◆ The task ◆
Check every line of the entries for "charges", and copy the lines that hold it.
━━━━━ Data records
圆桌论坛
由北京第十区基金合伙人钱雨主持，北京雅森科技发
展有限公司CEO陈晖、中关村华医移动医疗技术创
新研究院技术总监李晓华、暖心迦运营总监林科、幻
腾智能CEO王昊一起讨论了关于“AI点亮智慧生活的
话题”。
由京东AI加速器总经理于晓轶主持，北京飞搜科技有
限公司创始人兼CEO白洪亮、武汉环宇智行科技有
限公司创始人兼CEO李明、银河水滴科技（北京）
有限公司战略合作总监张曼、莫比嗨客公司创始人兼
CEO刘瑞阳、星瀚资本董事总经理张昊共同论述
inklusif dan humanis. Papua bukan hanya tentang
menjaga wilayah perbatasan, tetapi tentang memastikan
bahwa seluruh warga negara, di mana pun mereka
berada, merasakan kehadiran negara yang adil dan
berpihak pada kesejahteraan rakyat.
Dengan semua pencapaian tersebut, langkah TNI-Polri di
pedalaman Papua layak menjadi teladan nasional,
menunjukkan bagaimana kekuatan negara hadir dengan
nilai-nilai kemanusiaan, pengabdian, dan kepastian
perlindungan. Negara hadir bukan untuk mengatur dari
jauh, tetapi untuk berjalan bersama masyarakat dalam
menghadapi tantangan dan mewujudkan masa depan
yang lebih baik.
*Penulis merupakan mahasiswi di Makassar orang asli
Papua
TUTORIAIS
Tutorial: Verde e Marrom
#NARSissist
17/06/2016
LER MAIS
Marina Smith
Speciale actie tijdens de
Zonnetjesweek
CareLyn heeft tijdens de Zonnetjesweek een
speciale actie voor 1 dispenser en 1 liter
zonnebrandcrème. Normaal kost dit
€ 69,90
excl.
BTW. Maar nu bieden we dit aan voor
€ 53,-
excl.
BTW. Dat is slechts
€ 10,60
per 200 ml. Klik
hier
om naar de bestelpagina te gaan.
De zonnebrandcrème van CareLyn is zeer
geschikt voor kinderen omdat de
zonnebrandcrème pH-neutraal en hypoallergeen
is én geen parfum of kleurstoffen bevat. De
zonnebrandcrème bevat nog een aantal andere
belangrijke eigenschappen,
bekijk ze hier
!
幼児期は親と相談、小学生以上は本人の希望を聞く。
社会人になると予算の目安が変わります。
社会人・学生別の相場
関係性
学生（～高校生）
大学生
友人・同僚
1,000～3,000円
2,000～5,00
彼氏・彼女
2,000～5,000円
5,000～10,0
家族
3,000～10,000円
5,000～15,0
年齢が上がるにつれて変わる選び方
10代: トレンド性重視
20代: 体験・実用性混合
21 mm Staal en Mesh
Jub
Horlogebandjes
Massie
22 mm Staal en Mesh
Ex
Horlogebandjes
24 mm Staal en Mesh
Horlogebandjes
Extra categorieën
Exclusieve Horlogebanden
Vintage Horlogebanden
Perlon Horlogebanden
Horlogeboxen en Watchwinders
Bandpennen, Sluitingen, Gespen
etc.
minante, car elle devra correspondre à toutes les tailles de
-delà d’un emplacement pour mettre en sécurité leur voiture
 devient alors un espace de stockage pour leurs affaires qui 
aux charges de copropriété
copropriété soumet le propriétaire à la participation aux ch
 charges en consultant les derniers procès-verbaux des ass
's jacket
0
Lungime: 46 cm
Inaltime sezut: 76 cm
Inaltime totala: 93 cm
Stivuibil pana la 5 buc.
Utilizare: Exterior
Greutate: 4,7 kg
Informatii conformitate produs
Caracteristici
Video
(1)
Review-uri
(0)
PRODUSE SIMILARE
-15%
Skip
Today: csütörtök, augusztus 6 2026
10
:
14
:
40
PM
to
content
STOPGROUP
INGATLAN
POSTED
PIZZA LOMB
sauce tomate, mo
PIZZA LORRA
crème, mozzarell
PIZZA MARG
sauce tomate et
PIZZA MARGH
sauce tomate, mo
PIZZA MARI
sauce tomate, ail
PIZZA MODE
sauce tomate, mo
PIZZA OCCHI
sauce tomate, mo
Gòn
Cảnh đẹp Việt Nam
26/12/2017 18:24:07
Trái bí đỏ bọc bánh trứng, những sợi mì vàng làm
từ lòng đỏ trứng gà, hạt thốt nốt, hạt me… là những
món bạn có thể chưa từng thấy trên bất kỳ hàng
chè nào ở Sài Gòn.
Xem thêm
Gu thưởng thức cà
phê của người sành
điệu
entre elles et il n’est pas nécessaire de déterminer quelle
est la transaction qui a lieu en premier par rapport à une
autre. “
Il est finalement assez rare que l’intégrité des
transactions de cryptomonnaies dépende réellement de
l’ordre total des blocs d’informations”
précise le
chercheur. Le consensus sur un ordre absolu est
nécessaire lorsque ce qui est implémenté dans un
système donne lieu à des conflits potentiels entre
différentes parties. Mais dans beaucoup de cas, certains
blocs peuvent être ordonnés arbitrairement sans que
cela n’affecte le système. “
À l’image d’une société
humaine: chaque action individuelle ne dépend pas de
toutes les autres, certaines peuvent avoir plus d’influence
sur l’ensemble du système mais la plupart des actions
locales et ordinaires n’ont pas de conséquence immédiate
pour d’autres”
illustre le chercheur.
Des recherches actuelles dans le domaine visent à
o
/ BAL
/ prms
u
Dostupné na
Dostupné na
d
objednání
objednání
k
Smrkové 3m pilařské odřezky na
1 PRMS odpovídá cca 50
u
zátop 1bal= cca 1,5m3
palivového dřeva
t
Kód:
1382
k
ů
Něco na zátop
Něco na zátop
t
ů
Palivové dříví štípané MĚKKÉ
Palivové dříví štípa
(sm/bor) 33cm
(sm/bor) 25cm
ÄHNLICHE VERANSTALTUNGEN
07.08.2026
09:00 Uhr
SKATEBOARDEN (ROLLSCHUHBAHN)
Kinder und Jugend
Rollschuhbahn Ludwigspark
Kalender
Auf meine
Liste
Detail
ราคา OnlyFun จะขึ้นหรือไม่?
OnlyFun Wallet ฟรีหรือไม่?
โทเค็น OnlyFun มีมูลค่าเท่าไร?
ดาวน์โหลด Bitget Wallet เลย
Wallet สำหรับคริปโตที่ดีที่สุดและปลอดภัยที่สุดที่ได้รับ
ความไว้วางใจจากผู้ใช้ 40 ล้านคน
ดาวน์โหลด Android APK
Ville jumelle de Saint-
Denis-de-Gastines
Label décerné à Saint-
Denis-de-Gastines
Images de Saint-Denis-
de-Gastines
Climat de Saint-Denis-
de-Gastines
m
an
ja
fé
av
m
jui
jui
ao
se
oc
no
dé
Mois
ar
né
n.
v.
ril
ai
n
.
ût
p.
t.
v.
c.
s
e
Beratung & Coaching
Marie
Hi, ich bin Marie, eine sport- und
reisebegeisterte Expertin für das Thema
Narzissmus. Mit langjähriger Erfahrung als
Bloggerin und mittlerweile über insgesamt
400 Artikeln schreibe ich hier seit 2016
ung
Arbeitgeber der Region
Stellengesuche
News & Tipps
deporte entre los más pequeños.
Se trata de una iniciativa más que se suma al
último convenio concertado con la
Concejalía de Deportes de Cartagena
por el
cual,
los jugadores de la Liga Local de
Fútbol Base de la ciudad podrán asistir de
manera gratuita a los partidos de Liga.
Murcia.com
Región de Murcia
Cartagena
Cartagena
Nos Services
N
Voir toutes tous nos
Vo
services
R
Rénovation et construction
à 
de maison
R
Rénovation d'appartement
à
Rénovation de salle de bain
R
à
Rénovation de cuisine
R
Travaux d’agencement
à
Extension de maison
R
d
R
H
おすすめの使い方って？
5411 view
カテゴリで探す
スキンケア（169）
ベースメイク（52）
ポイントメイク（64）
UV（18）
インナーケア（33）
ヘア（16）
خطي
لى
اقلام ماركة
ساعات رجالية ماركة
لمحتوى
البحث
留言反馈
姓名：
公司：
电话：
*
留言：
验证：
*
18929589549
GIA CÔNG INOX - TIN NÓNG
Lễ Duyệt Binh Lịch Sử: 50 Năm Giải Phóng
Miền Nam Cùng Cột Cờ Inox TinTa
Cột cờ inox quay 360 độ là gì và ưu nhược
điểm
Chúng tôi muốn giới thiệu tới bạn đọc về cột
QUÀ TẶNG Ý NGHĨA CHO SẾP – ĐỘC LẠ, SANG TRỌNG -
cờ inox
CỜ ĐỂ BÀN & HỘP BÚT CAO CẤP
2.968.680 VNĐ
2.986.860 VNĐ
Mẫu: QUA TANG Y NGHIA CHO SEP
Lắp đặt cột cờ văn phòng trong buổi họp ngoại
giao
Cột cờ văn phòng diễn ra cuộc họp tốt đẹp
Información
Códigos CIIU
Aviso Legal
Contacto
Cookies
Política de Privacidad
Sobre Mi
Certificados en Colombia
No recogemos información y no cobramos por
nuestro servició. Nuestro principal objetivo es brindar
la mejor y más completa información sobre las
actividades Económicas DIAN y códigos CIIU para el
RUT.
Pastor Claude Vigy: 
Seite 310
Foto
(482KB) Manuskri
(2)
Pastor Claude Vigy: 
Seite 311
━━━━━━━━━━
◆ The completed task ◆
aux charges de copropriété
 charges en consultant les derniers procès-verbaux des ass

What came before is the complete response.